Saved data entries
|---|

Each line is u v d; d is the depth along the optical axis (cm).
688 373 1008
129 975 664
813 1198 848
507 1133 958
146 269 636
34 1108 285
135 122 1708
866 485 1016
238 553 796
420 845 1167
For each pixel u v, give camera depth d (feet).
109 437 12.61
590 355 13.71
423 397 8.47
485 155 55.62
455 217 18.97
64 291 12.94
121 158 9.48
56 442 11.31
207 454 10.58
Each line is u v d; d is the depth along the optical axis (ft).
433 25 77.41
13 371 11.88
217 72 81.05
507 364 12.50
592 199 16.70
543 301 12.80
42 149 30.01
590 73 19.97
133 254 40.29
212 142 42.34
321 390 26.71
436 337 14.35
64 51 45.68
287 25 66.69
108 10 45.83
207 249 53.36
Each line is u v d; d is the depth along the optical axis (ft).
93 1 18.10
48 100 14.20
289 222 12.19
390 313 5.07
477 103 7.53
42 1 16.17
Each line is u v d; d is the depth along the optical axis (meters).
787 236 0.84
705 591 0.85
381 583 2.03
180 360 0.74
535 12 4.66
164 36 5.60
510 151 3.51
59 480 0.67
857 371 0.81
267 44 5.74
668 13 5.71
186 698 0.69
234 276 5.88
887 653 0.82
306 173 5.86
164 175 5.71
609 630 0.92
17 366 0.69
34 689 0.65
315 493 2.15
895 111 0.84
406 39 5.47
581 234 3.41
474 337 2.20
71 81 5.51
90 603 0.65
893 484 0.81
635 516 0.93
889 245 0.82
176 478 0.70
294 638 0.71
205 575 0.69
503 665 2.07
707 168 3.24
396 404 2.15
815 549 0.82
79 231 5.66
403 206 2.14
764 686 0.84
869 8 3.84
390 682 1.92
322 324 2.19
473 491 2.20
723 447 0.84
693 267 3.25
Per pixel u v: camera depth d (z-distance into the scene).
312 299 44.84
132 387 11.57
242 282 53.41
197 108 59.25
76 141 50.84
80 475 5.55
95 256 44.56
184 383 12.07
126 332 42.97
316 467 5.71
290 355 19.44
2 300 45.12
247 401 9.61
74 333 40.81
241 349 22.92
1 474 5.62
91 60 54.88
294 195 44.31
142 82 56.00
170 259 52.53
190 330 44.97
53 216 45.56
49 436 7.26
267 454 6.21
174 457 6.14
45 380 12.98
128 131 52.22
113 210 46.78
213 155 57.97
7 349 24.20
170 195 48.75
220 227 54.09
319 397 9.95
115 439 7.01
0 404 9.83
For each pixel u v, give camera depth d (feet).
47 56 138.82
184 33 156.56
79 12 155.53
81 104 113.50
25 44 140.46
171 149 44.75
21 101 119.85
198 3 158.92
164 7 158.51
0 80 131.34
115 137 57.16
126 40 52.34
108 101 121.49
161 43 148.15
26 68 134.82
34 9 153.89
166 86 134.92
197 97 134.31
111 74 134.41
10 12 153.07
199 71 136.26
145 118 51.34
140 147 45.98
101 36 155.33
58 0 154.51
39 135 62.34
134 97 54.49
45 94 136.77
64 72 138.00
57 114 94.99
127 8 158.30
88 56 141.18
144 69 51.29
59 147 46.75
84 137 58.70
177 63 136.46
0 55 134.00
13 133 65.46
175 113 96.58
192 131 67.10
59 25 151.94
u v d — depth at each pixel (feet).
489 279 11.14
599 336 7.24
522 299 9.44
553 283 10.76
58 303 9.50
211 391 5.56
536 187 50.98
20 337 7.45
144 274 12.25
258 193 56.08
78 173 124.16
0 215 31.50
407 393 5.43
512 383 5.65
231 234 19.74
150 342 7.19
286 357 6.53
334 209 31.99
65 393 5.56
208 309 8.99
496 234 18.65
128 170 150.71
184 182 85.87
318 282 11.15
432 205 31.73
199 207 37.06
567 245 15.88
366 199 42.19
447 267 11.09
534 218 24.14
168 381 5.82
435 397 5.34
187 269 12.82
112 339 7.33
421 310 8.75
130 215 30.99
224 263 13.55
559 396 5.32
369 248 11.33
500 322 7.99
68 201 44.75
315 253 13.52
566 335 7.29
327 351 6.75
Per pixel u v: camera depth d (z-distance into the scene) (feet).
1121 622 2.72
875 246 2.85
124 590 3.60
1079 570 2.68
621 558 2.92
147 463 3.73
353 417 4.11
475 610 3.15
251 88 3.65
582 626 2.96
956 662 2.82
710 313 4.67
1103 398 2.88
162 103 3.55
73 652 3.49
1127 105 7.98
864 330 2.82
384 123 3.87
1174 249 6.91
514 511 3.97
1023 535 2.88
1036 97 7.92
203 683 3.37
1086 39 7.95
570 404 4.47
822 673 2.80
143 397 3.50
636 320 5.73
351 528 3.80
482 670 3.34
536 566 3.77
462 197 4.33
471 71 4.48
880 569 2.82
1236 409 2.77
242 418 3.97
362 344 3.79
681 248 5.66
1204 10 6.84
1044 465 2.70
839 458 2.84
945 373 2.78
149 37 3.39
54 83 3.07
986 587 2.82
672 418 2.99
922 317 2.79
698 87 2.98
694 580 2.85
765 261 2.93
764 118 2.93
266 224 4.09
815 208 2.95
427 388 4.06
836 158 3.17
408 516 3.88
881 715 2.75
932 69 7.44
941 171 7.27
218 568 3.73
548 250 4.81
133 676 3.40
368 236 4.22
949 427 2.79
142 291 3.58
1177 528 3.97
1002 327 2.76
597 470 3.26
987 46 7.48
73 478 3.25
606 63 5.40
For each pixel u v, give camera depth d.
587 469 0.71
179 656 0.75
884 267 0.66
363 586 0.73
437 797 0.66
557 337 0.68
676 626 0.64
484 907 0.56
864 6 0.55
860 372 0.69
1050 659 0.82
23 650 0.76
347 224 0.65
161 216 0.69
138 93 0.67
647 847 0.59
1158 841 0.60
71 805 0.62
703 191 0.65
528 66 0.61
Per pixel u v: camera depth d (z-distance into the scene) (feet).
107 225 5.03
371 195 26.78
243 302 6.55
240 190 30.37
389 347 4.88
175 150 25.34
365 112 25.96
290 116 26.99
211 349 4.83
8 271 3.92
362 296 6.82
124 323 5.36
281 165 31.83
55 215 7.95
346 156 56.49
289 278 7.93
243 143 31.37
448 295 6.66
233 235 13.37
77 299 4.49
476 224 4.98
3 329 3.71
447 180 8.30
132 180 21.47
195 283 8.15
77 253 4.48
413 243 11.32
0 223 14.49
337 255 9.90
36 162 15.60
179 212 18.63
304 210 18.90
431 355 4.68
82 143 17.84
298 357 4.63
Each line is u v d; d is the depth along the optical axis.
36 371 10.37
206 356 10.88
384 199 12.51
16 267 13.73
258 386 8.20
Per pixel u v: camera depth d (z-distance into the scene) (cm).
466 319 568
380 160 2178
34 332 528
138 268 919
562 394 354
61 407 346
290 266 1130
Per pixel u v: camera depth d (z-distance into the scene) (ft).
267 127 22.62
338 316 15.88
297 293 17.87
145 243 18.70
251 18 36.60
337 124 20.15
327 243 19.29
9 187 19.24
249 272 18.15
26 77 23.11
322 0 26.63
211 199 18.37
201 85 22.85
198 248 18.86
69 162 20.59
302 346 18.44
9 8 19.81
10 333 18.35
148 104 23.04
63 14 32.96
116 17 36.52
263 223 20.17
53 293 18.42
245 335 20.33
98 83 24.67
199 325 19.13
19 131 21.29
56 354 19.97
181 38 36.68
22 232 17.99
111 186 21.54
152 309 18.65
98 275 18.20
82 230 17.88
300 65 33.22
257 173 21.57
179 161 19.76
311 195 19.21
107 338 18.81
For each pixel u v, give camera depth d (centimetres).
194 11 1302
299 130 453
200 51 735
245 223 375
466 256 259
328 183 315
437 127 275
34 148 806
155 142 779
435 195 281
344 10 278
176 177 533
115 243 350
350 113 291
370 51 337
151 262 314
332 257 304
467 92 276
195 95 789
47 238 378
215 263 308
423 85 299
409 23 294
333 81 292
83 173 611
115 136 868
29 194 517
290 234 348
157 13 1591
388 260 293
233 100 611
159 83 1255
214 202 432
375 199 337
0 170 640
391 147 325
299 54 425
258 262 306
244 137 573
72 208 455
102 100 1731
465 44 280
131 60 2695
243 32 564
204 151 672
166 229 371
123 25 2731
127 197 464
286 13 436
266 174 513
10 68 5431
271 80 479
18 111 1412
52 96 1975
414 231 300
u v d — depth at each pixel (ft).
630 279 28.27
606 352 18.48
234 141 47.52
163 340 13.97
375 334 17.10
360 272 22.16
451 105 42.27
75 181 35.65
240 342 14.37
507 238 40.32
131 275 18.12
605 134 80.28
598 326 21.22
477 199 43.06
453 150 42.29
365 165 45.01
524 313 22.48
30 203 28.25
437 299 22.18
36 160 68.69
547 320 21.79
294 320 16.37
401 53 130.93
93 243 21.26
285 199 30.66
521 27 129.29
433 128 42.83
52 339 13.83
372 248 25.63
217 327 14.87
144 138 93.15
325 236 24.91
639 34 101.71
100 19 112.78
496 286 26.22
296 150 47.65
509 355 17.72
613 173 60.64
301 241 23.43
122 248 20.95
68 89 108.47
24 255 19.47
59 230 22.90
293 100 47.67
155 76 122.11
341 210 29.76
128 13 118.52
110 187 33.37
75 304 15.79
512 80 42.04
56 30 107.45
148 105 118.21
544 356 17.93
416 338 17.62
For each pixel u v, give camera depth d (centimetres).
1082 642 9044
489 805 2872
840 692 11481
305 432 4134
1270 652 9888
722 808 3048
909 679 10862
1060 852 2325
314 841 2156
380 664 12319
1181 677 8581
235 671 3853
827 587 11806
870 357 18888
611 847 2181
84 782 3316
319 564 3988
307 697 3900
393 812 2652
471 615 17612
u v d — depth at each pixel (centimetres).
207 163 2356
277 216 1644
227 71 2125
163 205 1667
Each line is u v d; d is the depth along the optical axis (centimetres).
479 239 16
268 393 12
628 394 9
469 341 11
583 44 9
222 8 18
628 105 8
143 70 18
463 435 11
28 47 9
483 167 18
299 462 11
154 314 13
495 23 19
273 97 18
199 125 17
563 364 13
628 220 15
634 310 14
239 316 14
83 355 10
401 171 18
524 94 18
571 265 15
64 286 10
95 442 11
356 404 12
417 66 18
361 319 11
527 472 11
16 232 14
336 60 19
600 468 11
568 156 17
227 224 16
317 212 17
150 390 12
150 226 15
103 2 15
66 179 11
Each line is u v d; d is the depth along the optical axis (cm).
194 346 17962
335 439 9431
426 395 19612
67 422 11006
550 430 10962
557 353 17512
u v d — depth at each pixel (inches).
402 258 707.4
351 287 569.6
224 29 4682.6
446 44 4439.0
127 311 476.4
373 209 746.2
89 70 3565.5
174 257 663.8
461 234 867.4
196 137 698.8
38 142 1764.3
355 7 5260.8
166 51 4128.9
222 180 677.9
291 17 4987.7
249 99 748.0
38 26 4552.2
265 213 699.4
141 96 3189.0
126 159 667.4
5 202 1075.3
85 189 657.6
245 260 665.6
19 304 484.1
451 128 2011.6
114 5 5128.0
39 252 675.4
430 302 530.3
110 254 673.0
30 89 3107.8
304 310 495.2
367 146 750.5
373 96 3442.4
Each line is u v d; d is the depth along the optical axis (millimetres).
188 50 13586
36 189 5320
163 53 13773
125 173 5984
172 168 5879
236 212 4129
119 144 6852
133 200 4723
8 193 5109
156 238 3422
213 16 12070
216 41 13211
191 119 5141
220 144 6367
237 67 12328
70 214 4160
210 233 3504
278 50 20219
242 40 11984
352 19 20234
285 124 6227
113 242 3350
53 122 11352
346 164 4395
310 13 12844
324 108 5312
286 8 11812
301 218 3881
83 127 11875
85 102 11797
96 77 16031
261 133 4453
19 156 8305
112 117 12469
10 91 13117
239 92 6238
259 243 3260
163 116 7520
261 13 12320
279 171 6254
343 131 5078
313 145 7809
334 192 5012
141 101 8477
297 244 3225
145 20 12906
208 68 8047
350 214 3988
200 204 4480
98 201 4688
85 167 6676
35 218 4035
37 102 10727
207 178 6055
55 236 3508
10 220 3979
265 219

|---|

**Your assignment**
Across the entries, how many lines hold the word "optical"? Say only the number.

**Response for this exercise**
8